▸ INSTRUCTIONS TO FOLLOW
List every programme named under "Notable programmes include:" in the text about VAMK below.

VAMK offers education in three languages in a total of 17 degree programmes. In addition to the Finnish degree programmes, VAMK has three Swedish and three English degree programmes. Close collaboration with the working-life is an essential aspect of learning. A degree taken at the University of Applied Sciences includes theoretical, professional studies, practical training in specialty field and the final thesis.

Notable programmes include:
 Business Economics
 Tourism
 Health Care and Social Services
 Technology and Communication
 Information Processing

There are approximately 500 degree students in the ten adult education degree programmes. In the Open University of Applied Sciences you can add onto your professional skills or take degree-oriented studies. VAMK also offers degree programmes leading to a polytechnic master's degree. Specialisation studies are aimed at those already in the working life to supplement their professional skills. There is also continuing education for businesses and organisations in all fields taught at VAMK.

Extrinsic camera parameter data:
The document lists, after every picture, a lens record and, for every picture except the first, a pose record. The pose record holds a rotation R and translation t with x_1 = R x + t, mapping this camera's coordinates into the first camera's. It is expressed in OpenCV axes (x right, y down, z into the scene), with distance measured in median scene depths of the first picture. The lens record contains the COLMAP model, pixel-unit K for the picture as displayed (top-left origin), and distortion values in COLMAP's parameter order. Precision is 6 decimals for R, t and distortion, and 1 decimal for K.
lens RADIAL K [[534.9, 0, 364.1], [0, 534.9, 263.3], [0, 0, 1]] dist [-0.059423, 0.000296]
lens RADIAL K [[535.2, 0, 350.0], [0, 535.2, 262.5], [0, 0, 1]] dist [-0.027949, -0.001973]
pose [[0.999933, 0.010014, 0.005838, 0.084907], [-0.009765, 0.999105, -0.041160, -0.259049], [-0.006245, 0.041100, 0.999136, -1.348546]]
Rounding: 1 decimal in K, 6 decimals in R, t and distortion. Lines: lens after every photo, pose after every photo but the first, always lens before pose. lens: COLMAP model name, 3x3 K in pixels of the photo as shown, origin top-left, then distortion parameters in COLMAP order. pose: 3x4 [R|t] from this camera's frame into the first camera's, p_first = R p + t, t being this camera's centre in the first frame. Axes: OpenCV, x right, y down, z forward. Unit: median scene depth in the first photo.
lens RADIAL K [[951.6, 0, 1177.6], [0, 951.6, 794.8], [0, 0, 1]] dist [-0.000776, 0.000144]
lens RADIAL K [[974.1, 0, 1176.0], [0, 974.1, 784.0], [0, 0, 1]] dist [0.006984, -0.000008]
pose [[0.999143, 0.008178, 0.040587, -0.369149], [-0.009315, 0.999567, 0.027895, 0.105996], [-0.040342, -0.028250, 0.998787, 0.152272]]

▸ RESPONSE
Business Economics
Tourism
Health Care and Social Services
Technology and Communication
Information Processing